Everyone of the conspiracies where two people try to get a third, try to get a fourth, before too long the FBI is in because of the relationship in the community. Somebody in the community calls the FBI, calls the police and says this person is trying to put together a group to do an attack (INAUDIBLE).
HARMAN: It was very impressive in San Bernardino in the early stages of this that CAIR, which is an inner, I guess, a religious group but mostly Muslim came forth and condemned this. It is not Muslim. It is not just anti-American, but anti-Muslim.
PEREZ: Right. They held a press conference with a family member who was out there condemning it almost immediately.
HARMAN: And the whole community has been enormously careful, not politically correct but careful to avoid labeling it.
BLITZER: Peter, quickly, how is ISIS likely to respond to a statement like this from Donald Trump?
BERGEN: I don't know. I just don't know. They may not. I mean, for them the American political race is maybe not front and center. They're much more likely to respond to what we showed in San Bernardino, which they've already claimed.
BLITZER: Have they responded to what the president said last night? Do you know?
BERGEN: I'm not aware.
PEREZ: Yes, I don't think they have.
BLITZER: They have? What did they say?
PEREZ: I don't think they have, I don't think they really have but it is the type of thing that really makes their recruitment even better.

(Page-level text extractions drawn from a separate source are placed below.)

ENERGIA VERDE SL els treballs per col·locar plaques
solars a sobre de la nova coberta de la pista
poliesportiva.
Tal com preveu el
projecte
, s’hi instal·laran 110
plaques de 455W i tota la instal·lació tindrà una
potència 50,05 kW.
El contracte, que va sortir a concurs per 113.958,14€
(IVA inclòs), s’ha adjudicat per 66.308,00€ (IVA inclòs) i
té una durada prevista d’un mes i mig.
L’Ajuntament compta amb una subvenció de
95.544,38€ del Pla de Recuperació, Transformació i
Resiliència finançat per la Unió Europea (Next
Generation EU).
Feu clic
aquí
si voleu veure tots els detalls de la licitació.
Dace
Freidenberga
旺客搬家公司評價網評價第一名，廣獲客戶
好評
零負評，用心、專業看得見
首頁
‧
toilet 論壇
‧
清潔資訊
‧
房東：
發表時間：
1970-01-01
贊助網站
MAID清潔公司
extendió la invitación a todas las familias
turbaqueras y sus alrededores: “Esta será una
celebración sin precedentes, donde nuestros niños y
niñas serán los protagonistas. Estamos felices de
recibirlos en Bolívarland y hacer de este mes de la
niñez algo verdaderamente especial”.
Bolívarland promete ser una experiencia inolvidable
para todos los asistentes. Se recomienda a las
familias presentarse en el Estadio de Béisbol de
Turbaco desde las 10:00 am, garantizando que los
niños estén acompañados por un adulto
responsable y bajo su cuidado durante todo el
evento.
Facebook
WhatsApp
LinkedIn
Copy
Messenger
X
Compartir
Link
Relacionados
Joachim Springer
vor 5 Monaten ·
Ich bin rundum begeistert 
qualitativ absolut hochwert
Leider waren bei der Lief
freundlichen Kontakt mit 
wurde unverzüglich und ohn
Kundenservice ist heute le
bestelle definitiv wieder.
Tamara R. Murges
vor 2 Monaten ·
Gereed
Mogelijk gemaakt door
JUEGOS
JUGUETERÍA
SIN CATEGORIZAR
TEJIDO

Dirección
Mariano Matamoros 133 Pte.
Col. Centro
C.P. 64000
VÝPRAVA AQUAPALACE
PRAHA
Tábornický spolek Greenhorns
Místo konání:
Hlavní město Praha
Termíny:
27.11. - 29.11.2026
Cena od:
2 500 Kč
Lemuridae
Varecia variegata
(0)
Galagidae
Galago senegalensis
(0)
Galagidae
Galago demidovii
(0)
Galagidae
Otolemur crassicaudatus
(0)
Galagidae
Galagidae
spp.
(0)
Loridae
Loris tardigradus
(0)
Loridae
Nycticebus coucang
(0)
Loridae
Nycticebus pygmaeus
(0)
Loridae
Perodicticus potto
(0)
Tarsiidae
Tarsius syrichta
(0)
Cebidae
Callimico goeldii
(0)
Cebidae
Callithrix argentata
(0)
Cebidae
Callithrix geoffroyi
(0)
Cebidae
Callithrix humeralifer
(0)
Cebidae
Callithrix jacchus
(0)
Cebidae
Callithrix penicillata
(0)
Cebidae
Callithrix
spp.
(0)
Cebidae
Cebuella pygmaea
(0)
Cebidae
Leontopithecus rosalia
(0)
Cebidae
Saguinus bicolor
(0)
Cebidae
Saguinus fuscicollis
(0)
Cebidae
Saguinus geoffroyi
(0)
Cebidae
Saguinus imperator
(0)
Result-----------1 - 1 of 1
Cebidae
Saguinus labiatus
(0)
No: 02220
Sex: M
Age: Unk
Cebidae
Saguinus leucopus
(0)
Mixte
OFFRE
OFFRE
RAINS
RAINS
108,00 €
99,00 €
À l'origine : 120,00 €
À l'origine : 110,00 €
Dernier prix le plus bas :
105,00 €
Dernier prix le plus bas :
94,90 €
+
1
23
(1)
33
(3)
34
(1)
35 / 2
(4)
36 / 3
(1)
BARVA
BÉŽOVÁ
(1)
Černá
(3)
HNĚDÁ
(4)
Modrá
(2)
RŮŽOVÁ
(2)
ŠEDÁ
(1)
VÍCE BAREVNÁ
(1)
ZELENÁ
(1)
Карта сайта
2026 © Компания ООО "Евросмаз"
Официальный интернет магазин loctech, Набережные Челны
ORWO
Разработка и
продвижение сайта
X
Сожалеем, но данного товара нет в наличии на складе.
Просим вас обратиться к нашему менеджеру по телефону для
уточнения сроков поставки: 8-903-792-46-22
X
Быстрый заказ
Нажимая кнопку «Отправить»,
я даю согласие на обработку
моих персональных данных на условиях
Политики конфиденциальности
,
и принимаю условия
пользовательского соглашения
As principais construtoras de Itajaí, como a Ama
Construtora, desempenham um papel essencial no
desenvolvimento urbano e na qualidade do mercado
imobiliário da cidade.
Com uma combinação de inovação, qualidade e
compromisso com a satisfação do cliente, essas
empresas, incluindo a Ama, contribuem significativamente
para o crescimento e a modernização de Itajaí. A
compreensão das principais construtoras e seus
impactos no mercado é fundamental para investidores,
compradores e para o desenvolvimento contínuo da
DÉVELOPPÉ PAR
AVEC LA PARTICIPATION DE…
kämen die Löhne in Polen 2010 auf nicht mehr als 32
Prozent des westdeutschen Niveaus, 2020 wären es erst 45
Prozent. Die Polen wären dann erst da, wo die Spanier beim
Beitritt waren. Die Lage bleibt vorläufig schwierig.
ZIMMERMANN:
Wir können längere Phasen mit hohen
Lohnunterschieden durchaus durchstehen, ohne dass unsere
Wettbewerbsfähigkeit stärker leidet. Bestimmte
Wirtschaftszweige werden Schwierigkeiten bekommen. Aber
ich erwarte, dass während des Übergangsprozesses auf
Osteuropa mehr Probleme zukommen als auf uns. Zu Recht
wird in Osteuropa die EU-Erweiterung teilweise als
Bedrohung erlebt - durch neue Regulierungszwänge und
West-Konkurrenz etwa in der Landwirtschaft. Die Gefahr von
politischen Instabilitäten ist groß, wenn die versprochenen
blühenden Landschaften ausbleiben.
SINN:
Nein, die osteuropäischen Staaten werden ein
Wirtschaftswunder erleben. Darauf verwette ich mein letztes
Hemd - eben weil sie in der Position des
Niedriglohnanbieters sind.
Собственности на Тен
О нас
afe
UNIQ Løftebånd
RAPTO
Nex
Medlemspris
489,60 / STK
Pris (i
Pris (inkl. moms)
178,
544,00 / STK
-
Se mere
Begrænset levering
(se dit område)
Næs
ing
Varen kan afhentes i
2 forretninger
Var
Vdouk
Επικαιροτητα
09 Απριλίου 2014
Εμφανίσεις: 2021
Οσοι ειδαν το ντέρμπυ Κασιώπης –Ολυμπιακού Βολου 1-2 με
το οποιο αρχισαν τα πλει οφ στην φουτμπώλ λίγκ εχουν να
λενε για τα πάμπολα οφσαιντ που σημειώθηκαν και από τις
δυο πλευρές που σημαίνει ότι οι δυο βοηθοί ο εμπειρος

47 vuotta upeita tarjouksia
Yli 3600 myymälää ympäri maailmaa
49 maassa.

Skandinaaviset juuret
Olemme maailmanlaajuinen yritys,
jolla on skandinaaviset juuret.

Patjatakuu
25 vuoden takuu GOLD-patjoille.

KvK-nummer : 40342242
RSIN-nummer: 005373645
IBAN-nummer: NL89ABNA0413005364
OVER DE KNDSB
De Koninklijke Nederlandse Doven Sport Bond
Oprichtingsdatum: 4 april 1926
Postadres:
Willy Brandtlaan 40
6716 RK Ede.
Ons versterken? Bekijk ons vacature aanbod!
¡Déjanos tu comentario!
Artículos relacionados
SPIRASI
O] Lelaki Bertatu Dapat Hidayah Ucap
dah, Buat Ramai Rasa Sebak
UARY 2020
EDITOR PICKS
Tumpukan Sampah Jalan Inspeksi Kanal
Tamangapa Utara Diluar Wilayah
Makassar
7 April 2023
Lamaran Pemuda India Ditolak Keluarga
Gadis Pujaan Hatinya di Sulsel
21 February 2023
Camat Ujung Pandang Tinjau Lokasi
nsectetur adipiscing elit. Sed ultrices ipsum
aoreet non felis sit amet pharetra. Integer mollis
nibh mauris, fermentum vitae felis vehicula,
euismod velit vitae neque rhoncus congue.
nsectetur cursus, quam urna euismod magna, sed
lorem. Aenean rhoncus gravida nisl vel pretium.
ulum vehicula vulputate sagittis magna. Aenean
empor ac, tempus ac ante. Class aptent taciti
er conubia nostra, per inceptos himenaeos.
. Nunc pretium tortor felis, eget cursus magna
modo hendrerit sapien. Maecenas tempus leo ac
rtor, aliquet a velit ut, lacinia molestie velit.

BLITZER: All right, guys, don't go too far away. Here is a question for our viewers, do you think President Obama's strategy to defeat ISIS will be effective?
Tell us what you think at facebook.com/CNN. We'll bring you the results in the next hour.
Much more on the breaking news coming up. New terrorist intelligence. Is the U.S. closing in on the leader of ISIS.
Plus the new revelations about the ISIS supporters who carried out the terror attack in San Bernardino.
[17:55:01] The FBI now says they were radicalized, quote, "for quite some time."
BLITZER: Happening now, breaking news, radicalized to kill. The FBI says the San Bernardino attackers embraced the ideology of terrorists well before they committed a massacre. Were they already planning their rampage when this photo was taken of them entering the United States?
Deadly discovery. Investigators revealed they found more -- many more pipes that could have been used to build bombs in the killers' home. We have new information about their weapons and how they managed to build a military-style arsenal.
Tracking Baghdadi. CNN has learned about new sightings of the elusive ISIS leader as U.S. Special Forces launched a new mission -- to target top terror operatives and take them out.